Definition of poeticize in US English:


(British poeticise)


[with object]
  • 1Make poetic in character.

    ‘the scenes are poeticized as we see them, but this doesn't strike a false note’
    • ‘I know it looks like the old positivist duality, but it does give some insight into the way that political romanticism poeticizes politics.’
    • ‘Mayor Woolstencroft poeticized these sentiments saying, ‘It is as if the world holds its breath as we make these remarks… Today, we turn more than sod; we turn a page in our community's history.’’
    • ‘Eternal Sunshine of the Spotless Mind spiritualizes film by novelizing it and poeticizing it at the same time.’
    • ‘She's his posthumous enabler, cutting him plenty of slack for his male needs, allowing him to poeticize his libido, making his affair with Wevill an artistic necessity.’
    • ‘Some films answer this question by poeticizing realism (Throne of Blood, Kwaidan), through irony and humaneness (Star Wars, Chinese Ghost Story), or by just giving up believability (Charlie's Angels, Wong Jing's wackier films).’
    • ‘Tsai poeticizes space not by probing it-his oeuvre is noticeably lacking in pans, zooms, and dollies-but by making space itself his medium, manipulating its grammar the way a poet might play with diction and sentence structure.’
    • ‘As in Talk to Her, Almodóvar attempts to poeticize irresponsible behavior and to shock us into awareness of the outer limits of the human condition.’
    • ‘When, in his Essay on Man, Alexander Pope wrote that hope springs eternal in the human breast, he was merely poeticizing a function of blind genetic material.’
    • ‘The central question is: does Almodovar's Bunuelian surreality, however restrained here, heighten and poeticise the sexual issues?’
    • ‘Many writers have tried to poeticize drug abuse, to portray their habits as fanciful rather than merely destructive.’
    • ‘Who gave her anything close to the right to poeticize this death and this mother's slow disintegration?’

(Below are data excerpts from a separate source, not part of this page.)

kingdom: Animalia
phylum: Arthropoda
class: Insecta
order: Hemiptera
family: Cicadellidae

    • ‘Not trying to demonize him or - as some have done - poeticize him, he gives us a common but not unduly vulgar man, with brightness and obtuseness intermingled.’
    • ‘I put unrelated items together in a context that poeticizes them.’

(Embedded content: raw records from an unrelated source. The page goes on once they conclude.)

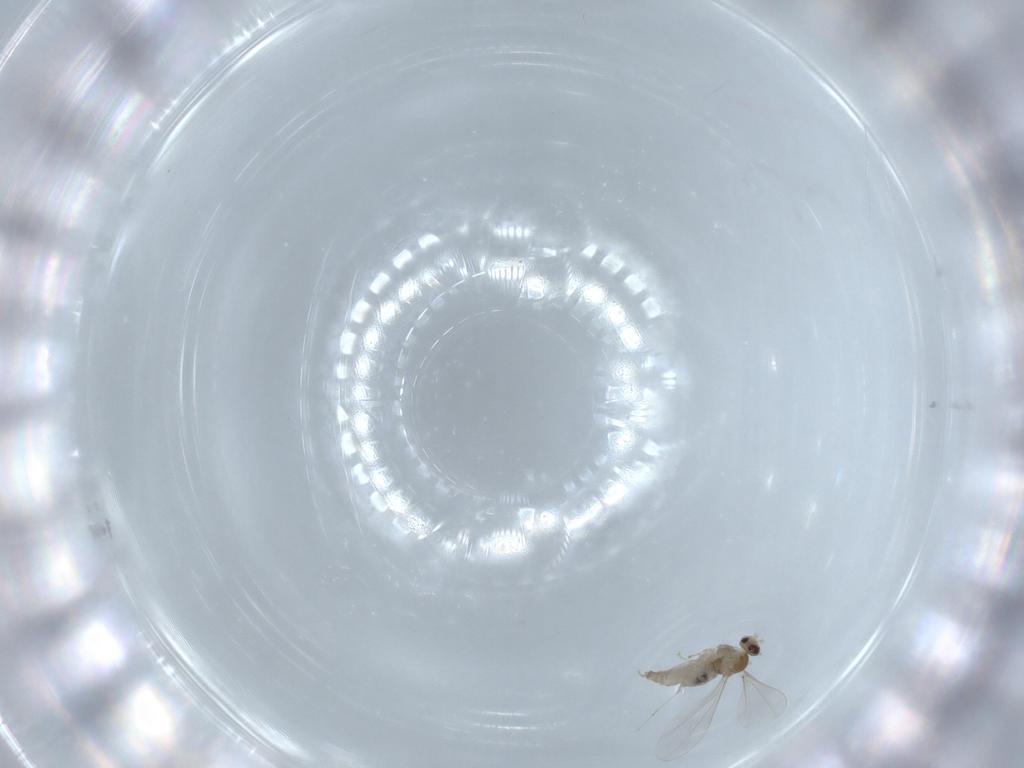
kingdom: Animalia
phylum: Arthropoda
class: Insecta
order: Diptera
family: Cecidomyiidae
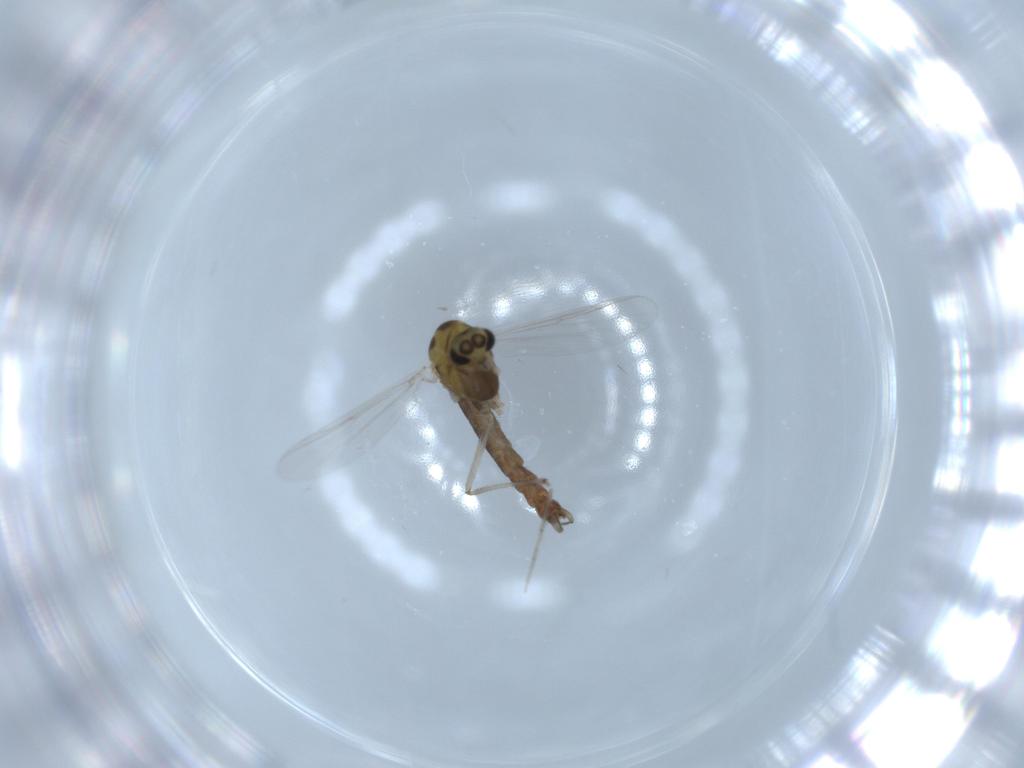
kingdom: Animalia
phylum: Arthropoda
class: Insecta
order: Diptera
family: Chironomidae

    1. 1.1no object Write or speak poetically.
      ‘an ageing academic with a tendency to poeticize’
      • ‘One remaining issue perhaps needs a little comment to elaborate the contrast between poeticising and ideologising the reading of a text, or the listening to the patient.’
      • ‘He could poeticize for hours about the ‘fluorescent orbs.’’
      • ‘And that's the point: the main character, a young Dutch artist, fantasises and poeticises about a Japanese girl to wrench himself out of his cramping bohemian existence.’
      • ‘The millions of lives lost - to disease, revolt, and suicide - in the months at sea between Dahomey and the plantations of the New World need picturing and sorrow songs more than a lugubrious poeticizing of hyena gods.’
      • ‘The more Clausewitz poeticizes, the more convinced the reader is that friction is in fact paramount in war, theory nothing.’
      • ‘To say that the narrator gives the story is a bit misleading, since the narrator who poeticizes wild and atmospheric as he leads the audience from one scene to the next, and it is in these scenes that the developing narrative is exposed.’